We have known Norma Somers for over fifty years and last week I found that she once lived in downtown White Center.
At the time, the town was only about two blocks long but it was a busy crossroad. She was a young mother with two kids; she and her husband both worked at Boeing and rented a house from Art Mullen on 15th SW.
Mullen was somewhat of a pioneer, having arrived there around 1915, accumulated some acreage and opened a business.
When I arrived he was chairman of the Southwest suburban sewer district and instrumental in building the first sewage treatment plant for the Highline district at the mouth of Salmon Creek.
Norma went to Cleveland High and at age 18 she worked for Boeing as an Aero Mechanic, working on the B-17 airplane at Plant Two in a shop under the approach to the bridge crossing the Duwamish River. She was assigned to work rust proofing landing-gear assemblies.
That bridge is now closed but will hopefully reopen when King County and Seattle find the money.
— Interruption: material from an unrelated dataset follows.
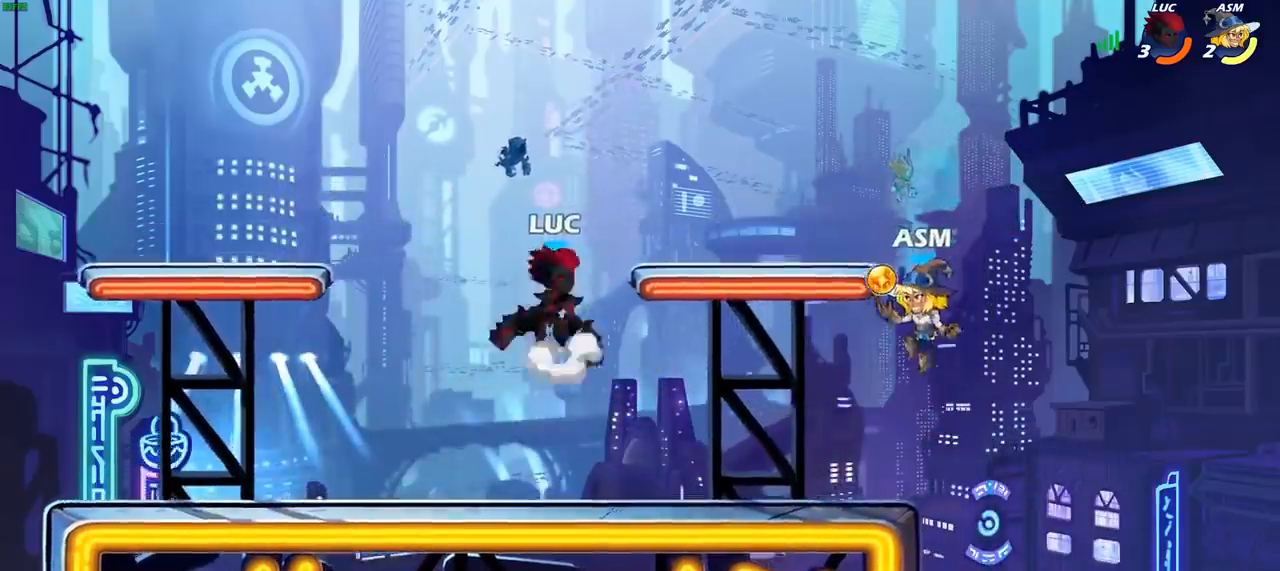
{"buttons": [], "left_stick": "center", "right_stick": "center", "events": [[83, "CROSS", "up"], [117, "left_stick", "center"], [150, "R2", "down"], [250, "left_stick", "right"], [300, "R2", "up"], [317, "SQUARE", "down"], [367, "SQUARE", "up"], [383, "left_stick", "center"]]}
I was working as an electrician in Shop 206 on the second floor right above Norma where we assembled instrument panels for B-17 bombers. I had no inkling she existed one floor below.
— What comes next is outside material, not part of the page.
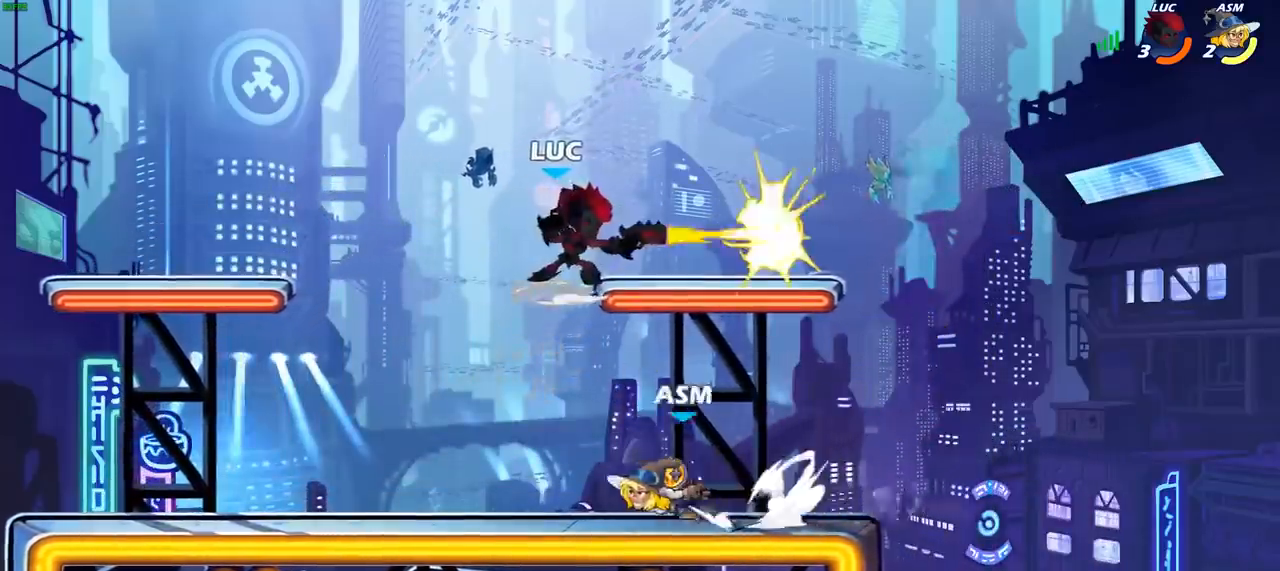
{"buttons": [], "left_stick": "up-left", "right_stick": "center", "events": [[283, "left_stick", "up-left"], [317, "CROSS", "down"], [483, "CROSS", "up"]]}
But she also had no inkling that one of her fellow workers was me sailing paper airplanes out of a window that often crashed on the bridge. (On lunch hour, boss.)
And I doubt the paper planes ever did damage the structure. That bridge just plain wore out.
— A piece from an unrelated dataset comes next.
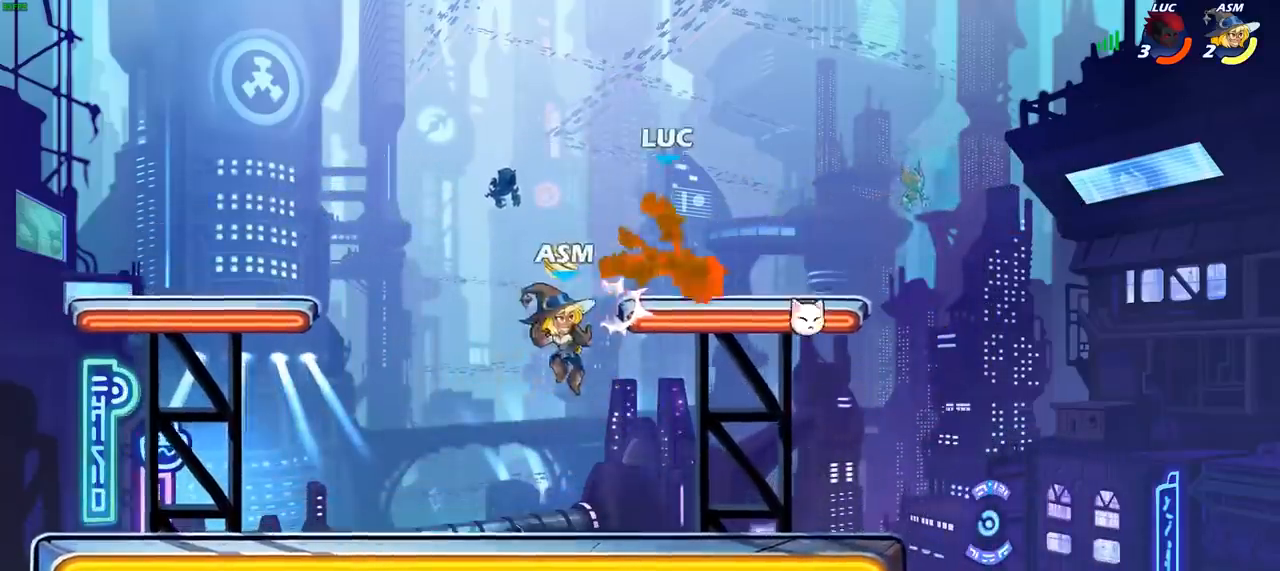
{"buttons": ["CIRCLE"], "left_stick": "down-left", "right_stick": "center", "events": [[200, "CROSS", "down"], [333, "CIRCLE", "down"], [333, "CROSS", "up"], [333, "left_stick", "down-left"]]}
I did not even meet Norma till years later when she was working in a Des Moines market her husband had built with his own hands and I tried to sell him advertising. The store was on the main drag and recently became a sports bar.
He went on to build a much bigger store in Des Moines many years later that is now a Red Robin hamburger spot.
She knew John Somers long before they went on to build and operate their successful bunch of supermarkets.
Each drove a bus for several years after the big war. She drove for Suburban Transportation and he drove for competing Furze Bus lines.
After she had divorced her first husband, Johnny talked her into marriage and together they built a successful Thriftway stores grocery chain.
They operated the stores for many years in Kent, Auburn, Federal Way and Smokey Point and sold them and retired.